L'ex ministro dell'Interno aveva poi affermato di essere "inca**ato nero: è una vergogna nazionale. Sopra i 70 anni come da previsione del decreto Cura Italia, che apre le porte delle carceri, rischiano di uscire e tornare a casa ai domiciliari altri mafiosi. Un governo che tiene chiusi a casa gli italiani per bene e spalanca le porte a mafiosi condannati a decenni di carcere, confinati al 41bis, che poverini rischiano di ammalarsi e quindi tornano a casa dalla moglie. Poi spiegatemi voi come fa ad ammalarsi uno in isolamento".

Il leader leghista, nella sua invettiva contro il governo, ha fatto riferimento al decreto Cura Italia. Il ministro dell'Interno, Luciana Lamorgese, aveva successivamente risposto a un'interrogazione in Senato sulla questione spiegando che il decreto, per ridurre i rischi di epidemia nelle carceri, prevede la possibilità in questa fase di emergenza di scontare agli arresti domiciliari la pena detentiva residua, che non deve essere superiore a 18 mesi. Da questa misura, però, sono escluse alcune categorie di condannati. Ma ogni valutazione è rinviata al magistrato di sorveglianza.

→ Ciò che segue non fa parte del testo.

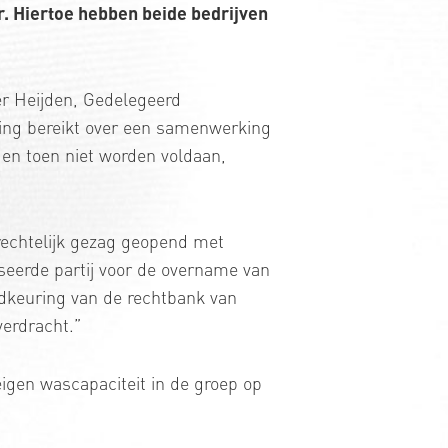
r. Hiertoe hebben beide bedrijven
er Heijden, Gedelegeerd
ing bereikt over een samenwerking
en toen niet worden voldaan,
erechtelijk gezag geopend met
sseerde partij voor de overname van
dkeuring van de rechtbank van
verdracht.”
igen wascapaciteit in de groep op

Per i beneficiari è previsto il controllo attraverso braccialetti elettronici.

A sua volta, il ministro della Giustizia Alfonso Bonafede durante un Question Time alla Camera dei Deputati, riferendosi alle scarcerazioni di boss, ha provato a spegnere le polemiche assicurando che "vi sono tutta una serie di accertamenti in corso, a seguito dei quali verranno prese tutte le determinazioni opportune e necessarie”. Lo stesso Bonafede aveva anche ricordato che "a parte le proroghe, ci sono circa 100 detenuti sottoposti al regime di 41 bis in virtù della mia firma”. E che proprio per le sue competenze lui stesso è sottoposto “al più alto livello di scorta".

Ma queste parole non hanno placato le polemiche. Così come non sono giudicate sufficienti le dimissioni del capo del Dap Basentini. Oggi Salvini è tornato sulla vicenda dichiarando che la decisone del direttore del Dap "non bastano a cancellare quanto successo in poche settimane tra carceri in rivolta, morti, evasioni e perfino mafiosi e assassini usciti a decine di galera”.

Poi l’attacco diretto contro il ministro della Giustizia: “Bonafede è il primo responsabile: dimissioni!".